**Excerpt:**
○ ○ ○ ○
The Faint End of the Main Sequence

Abstract

New infrared observations of the two faintest known, late M dwarfs, Wolf 359 and +4°4048B (=VB 10) provide accurate luminosities and moderately well-determined temperatures (2500° and 2250° K, respectively). The photometric observations are fitted to a blackbody energy distribution on the assumption that line and band blocking affect most of the spectrum below 1 μ; the temperature structure is taken as that of a gray body. The resulting data, together with Johnson's observations for dM4 and dM5 stars, which have been reanalyzed, calibrate the faint end of the main sequence, with results given in a table and a figure. The bolometric corrections are very large and increase steeply to 6 mag, so that the faintest known stars are, in fact, not very faint; Wolf 359 has L = 13 X 10^(-4) L_☉, and VB 10 has L = 5 X 10^(-4) L_☉. A statistical discussion of Luyten's faint red stars of large proper motion gives L = 4 X 10^(-4) L_☉. With a conventional mass-luminosity relation, ℳ ≥ 0.09 ℳ_☉ , for stars of known luminosity. Stars of still lower mass, such as L726-8, are difficult to interpret.
○ ○ ○ ○
**Dataset extract:**
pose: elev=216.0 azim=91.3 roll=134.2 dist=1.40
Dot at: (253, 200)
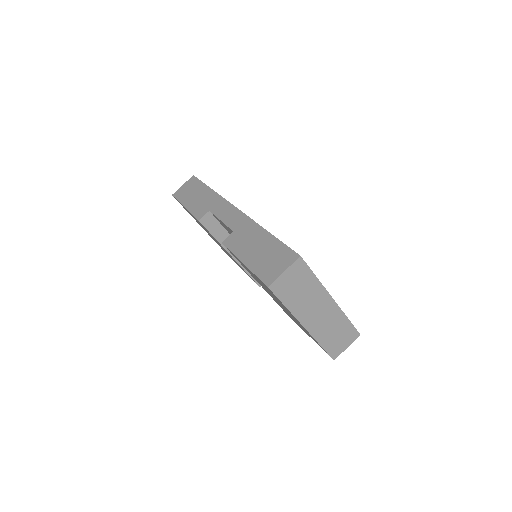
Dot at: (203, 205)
○ ○ ○ ○
**Problems and tasks:**
a - Using the text above the listing, condense the paragraph of the main-sequence abstract that begins "New infrared observations" into a short bulleted list that keeps its main facts.
b - Carry on the abstract about the faint end of the main sequence, picking up after its final sentence.

**Written responses:**
a -
- Infrared observations of Wolf 359 and +4°4048B (=VB 10), the two faintest known late M dwarfs, give accurate luminosities and temperatures of about 2500° K and 2250° K, respectively.
- The photometry is fitted to a blackbody energy distribution. This assumes that line and band blocking affect most of the spectrum below 1 μ and that the temperature structure is that of a gray body.
- These data, together with reanalyzed observations by Johnson of dM4 and dM5 stars, calibrate the faint end of the main sequence. The results are given in a table and a figure.
- Bolometric corrections are very large and increase steeply to 6 mag, so the faintest known stars are not very faint: Wolf 359 has L = 13 X 10^(-4) L_☉, and VB 10 has L = 5 X 10^(-4) L_☉.
- A statistical discussion of Luyten's faint red stars of large proper motion gives L = 4 X 10^(-4) L_☉.
- A conventional mass-luminosity relation gives ℳ ≥ 0.09 ℳ_☉ for stars of known luminosity.
- Stars of still lower mass, such as L726-8, are difficult to interpret.

b -
Additional Information

© 1970 The University of Chicago. Received 1970 January 19; revised 1970 February 16. The experimental work was supported by a National Aeronautics and Space Administration grant NGL 05-022-007; the analysis was largely carried out by one of us (J. L. G.) while at the Institute for Advanced Study, and later under AFOSR grant 69-1401.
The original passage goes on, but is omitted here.